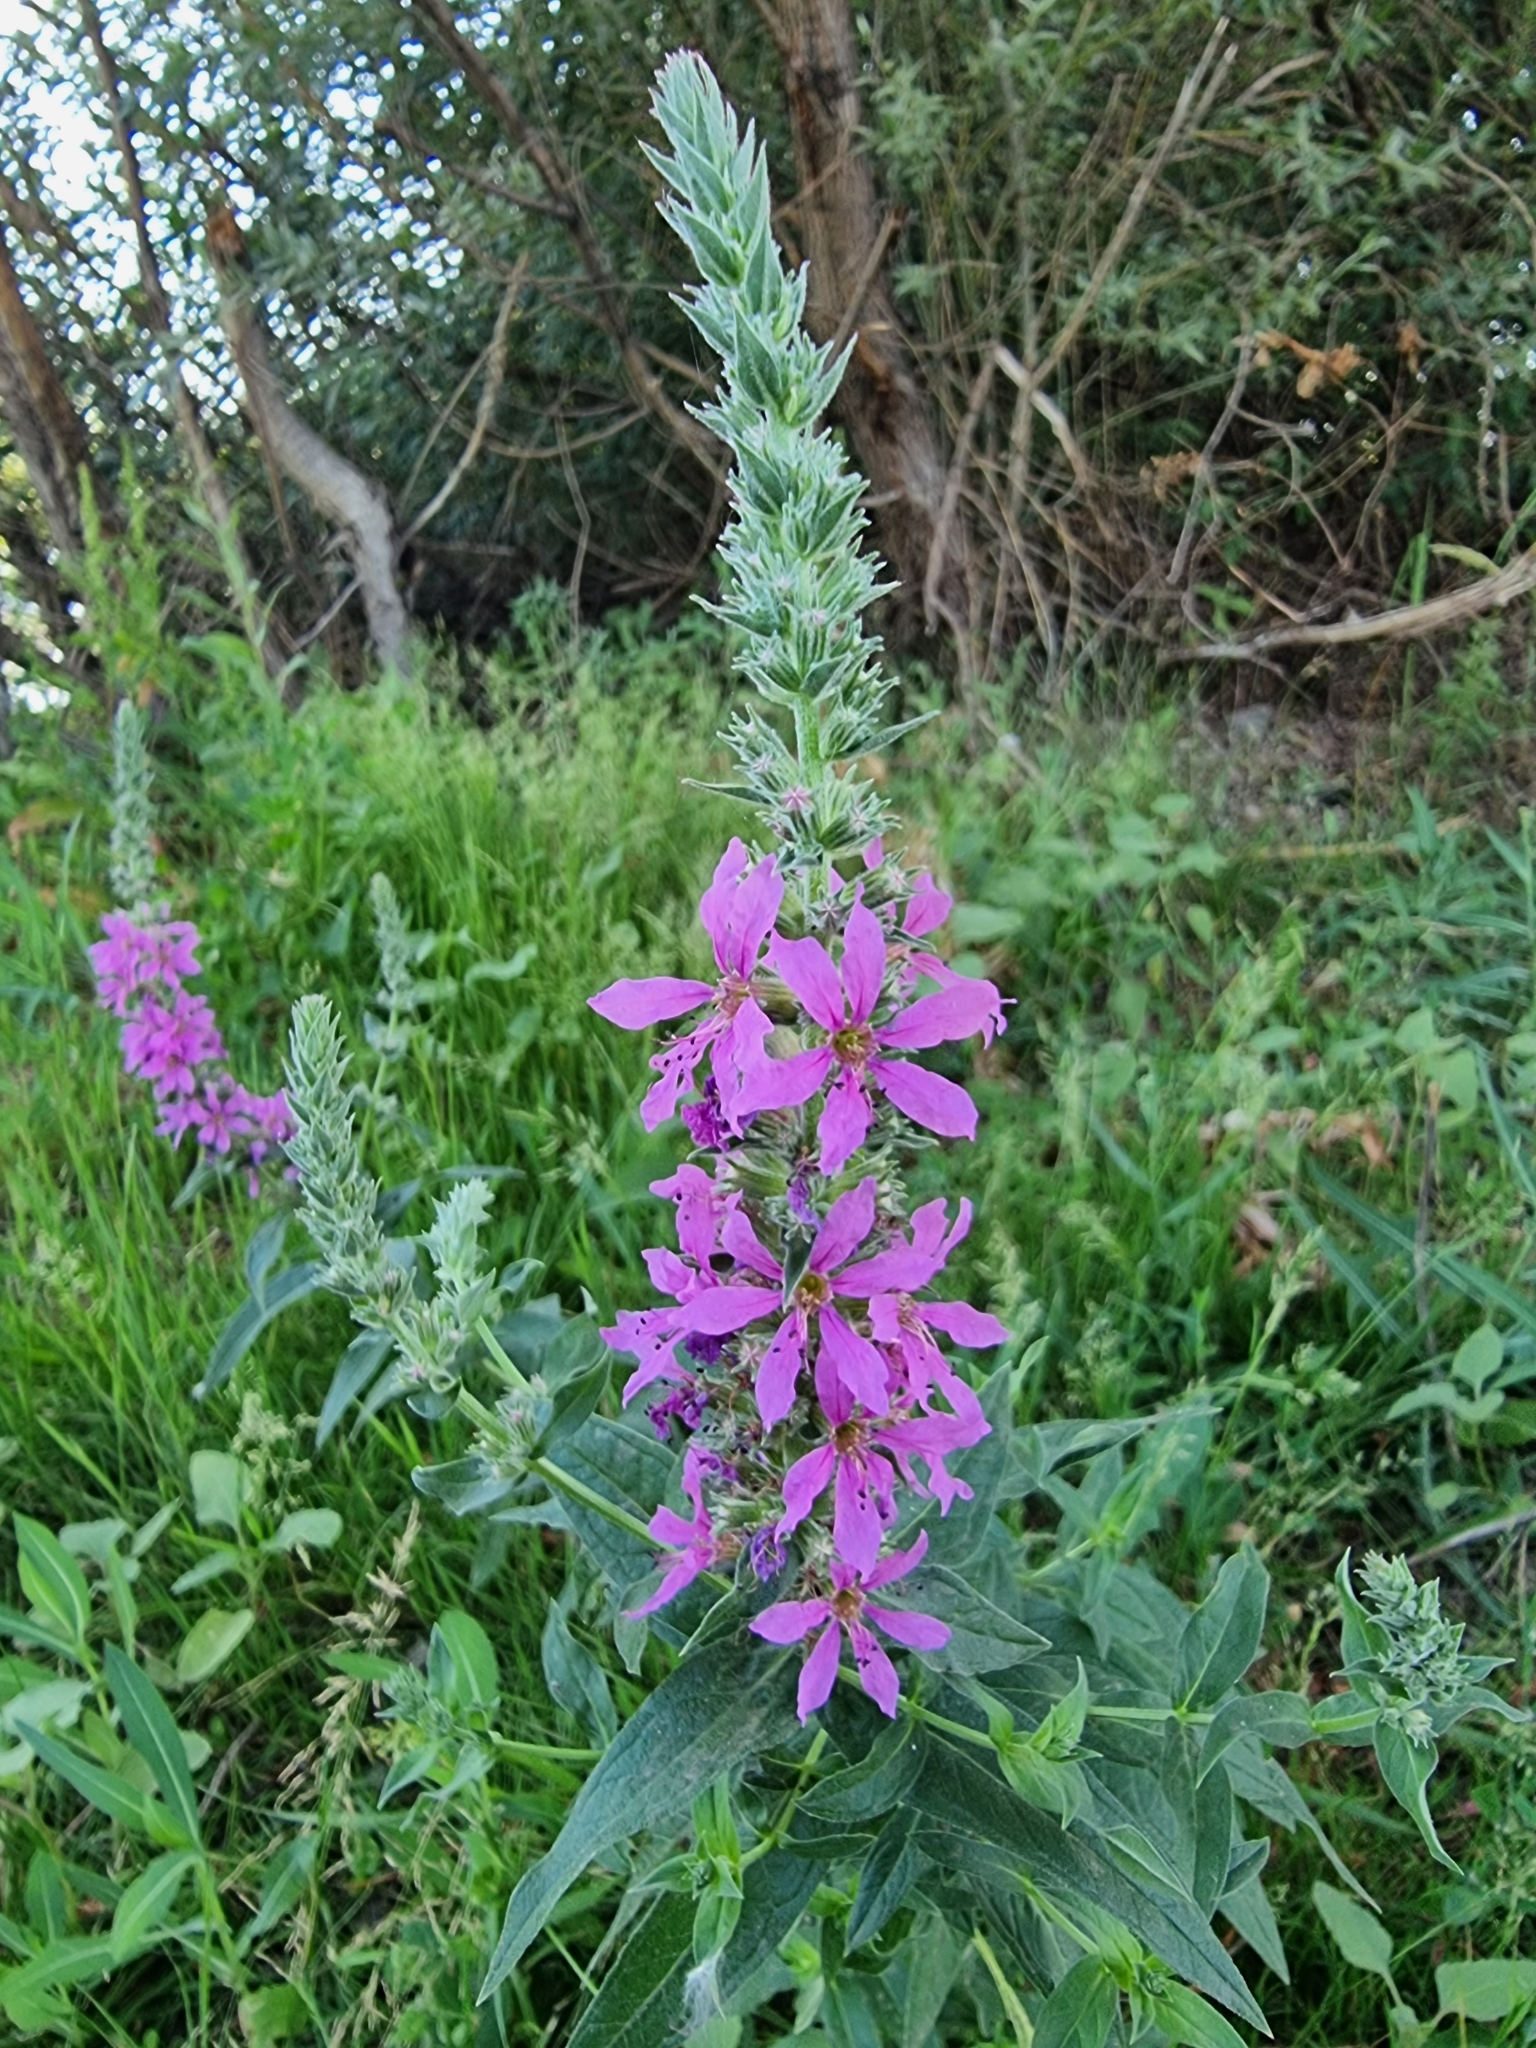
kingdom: Plantae
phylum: Tracheophyta
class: Magnoliopsida
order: Myrtales
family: Lythraceae
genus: Lythrum
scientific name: Lythrum salicaria
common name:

--------------------------------

Reproduce every line of the material above word for word, omitting the picture.

kingdom: Plantae
phylum: Tracheophyta
class: Magnoliopsida
order: Myrtales
family: Lythraceae
genus: Lythrum
scientific name: Lythrum salicaria
common name:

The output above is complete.